Seeing Trek was a tradition. We'd been Trek fans a long time. We'd been friends a long time. He lived around the corner from me, and we rode bikes as kids.
He'd actually been the one to purchase the Star Trek Concordance, which was a handy guide in the days before the internet. Gaming was on a Commodore 64, by the way. We explored Zork and other worlds of Infocom.
We actually missed seeing Star Trek II together because he was running late, and we couldn't get into an opening night showing. I saw it the next day with my girlfriend at the time. She was not a Trek fan. Her friend, who did get in the night before, had been saddened. "Paula said somebody died." Yeah, that spoiler was on Lee.

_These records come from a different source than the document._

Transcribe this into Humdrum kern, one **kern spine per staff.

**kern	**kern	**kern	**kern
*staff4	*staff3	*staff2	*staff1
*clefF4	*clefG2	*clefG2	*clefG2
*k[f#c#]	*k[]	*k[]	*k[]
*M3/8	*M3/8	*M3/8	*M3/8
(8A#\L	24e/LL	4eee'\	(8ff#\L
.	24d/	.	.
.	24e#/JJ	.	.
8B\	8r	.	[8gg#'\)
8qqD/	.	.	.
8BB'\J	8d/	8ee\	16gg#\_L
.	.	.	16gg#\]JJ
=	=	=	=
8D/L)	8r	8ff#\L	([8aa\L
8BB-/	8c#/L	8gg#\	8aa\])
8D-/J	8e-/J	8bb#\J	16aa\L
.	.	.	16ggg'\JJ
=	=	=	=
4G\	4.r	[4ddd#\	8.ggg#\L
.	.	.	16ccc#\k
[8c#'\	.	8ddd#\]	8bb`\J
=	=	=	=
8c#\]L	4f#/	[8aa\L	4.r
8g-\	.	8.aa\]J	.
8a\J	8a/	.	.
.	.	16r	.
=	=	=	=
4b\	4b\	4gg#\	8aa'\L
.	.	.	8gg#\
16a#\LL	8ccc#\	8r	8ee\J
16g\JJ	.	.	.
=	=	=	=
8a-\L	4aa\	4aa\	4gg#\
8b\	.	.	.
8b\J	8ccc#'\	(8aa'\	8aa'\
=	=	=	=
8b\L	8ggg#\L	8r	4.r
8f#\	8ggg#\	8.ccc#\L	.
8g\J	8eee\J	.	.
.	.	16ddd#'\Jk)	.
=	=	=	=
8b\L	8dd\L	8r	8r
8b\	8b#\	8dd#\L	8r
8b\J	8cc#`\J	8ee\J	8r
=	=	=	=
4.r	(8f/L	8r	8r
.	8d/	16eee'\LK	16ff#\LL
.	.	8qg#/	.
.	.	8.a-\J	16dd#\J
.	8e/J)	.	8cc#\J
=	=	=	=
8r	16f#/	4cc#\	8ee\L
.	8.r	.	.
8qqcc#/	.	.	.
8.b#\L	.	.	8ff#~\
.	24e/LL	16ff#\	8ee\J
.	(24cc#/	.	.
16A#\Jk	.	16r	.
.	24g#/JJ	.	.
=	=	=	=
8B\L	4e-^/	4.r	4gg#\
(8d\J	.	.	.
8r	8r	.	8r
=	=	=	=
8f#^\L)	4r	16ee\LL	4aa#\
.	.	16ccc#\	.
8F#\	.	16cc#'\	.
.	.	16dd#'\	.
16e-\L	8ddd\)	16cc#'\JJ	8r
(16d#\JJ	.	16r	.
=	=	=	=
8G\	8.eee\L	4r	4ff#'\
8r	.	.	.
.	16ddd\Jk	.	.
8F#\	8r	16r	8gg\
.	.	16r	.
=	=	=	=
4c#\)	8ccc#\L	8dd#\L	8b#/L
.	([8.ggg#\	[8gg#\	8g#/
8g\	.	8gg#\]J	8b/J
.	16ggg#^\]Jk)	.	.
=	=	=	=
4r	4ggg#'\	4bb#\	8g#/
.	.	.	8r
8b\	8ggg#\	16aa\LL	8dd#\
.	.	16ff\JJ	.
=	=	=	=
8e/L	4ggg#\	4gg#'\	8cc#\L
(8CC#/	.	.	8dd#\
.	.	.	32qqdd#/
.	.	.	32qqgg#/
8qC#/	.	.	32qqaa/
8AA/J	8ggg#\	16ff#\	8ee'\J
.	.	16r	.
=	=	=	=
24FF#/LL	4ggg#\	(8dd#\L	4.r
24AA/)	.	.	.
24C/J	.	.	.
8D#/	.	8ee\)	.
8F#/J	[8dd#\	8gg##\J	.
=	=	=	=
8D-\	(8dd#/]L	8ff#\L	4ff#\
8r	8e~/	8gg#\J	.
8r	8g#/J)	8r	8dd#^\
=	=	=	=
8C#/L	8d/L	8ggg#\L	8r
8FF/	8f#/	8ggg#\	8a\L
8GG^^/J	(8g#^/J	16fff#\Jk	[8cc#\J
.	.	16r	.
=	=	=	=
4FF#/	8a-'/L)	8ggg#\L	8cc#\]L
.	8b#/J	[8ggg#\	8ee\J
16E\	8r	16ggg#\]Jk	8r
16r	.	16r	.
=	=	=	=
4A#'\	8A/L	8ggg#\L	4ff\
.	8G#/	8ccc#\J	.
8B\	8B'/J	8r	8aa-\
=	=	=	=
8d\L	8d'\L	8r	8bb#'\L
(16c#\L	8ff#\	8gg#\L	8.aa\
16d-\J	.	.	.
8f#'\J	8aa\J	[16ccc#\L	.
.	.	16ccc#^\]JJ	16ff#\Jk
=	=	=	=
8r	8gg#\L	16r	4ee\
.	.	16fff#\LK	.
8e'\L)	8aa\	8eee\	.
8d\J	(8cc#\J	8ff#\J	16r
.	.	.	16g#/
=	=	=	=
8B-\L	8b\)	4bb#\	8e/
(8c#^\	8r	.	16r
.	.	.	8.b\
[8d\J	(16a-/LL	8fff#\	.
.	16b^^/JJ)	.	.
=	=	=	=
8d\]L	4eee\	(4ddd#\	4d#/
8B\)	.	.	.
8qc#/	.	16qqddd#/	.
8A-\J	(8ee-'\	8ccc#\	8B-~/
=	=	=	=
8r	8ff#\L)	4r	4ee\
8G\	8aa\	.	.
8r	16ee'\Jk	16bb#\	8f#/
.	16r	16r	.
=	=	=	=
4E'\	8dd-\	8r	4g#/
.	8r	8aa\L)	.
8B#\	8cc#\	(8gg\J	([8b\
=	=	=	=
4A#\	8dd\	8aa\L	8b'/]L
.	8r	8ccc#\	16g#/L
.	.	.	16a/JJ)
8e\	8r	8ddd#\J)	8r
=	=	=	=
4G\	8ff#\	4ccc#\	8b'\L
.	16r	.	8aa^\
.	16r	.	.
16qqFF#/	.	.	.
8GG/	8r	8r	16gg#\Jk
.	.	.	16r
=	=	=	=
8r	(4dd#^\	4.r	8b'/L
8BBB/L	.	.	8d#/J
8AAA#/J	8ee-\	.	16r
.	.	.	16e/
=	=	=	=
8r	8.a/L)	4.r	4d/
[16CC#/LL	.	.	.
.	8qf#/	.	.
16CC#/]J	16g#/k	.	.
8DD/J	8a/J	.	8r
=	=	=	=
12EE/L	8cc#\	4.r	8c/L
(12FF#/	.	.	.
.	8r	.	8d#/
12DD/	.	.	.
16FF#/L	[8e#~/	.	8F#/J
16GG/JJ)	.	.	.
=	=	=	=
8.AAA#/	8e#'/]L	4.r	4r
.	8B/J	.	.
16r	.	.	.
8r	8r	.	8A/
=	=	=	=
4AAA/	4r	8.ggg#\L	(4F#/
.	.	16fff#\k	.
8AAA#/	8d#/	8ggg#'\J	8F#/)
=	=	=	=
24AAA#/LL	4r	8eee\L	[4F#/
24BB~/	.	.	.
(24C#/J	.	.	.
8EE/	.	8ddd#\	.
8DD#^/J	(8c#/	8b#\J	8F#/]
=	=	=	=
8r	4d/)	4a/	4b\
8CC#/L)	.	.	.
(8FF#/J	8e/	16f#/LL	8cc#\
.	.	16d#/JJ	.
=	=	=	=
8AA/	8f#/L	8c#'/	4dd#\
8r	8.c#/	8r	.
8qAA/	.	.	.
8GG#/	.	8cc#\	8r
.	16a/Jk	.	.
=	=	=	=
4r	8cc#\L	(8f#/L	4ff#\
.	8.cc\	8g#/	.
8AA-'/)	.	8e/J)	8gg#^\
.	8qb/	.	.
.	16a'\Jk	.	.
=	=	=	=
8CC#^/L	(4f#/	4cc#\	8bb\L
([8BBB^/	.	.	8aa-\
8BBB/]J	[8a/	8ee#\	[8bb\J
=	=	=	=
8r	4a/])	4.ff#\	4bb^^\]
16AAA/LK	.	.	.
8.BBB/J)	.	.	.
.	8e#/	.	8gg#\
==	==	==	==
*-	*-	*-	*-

We got past that, and we continued to see movies during our early working life.
I'm not sure when our paths diverged, but over time we drifted into different circles. He went back to school, I got married. He later worked in IT at the company where my wife worked, so I'd hear of him a lot more than I saw him, then I left Central Louisiana.
We caught up on Facebook a couple of years ago. He found me, and we kept in touch via posts. He'd moved to Baton Rouge for new IT jobs and was active in a church music program. He'd always been in choir and played the piano well.
I noted his occasional post about bad service at a quick stop or other steps along his path, noticed not too ago he was dating someone. I was happy for him. Saw pics at a high school reunion I didn't attend because of COVID. He was there in the mix of old friends.
I shared a meme about Louisiana foods not too many days ago. How many have you had? Along with a lot of other people, he responded adding a quip, a familiar Cajun exclamation. Not something that warranted a response by me in a long thread, but a reminder he was out there living his life.
Then word came he'd had a heart attack in his home. Someone I didn't know remembered him fondly.
And suddenly 30 years are compressed, and I'm contemplating, amid this year of death and chaos, yet again how fast it all seems to have been when you look back.
And you start mining your memory. Yep, we saw Raiders together, my second viewing. Dune, Never Ending Story, Krull. All early '80s.
Okay there were films and dinners. Was he in that mix of friends discussing 30's onslaught? When did we go our separate ways.
Couldn't tell you.
But he scored 22 out of 23 dishes on a New Orleans food test. Which one was he missing? Shrimp BBQ or turtle soup?
Ayeeeeee. I should have asked when I had the chance.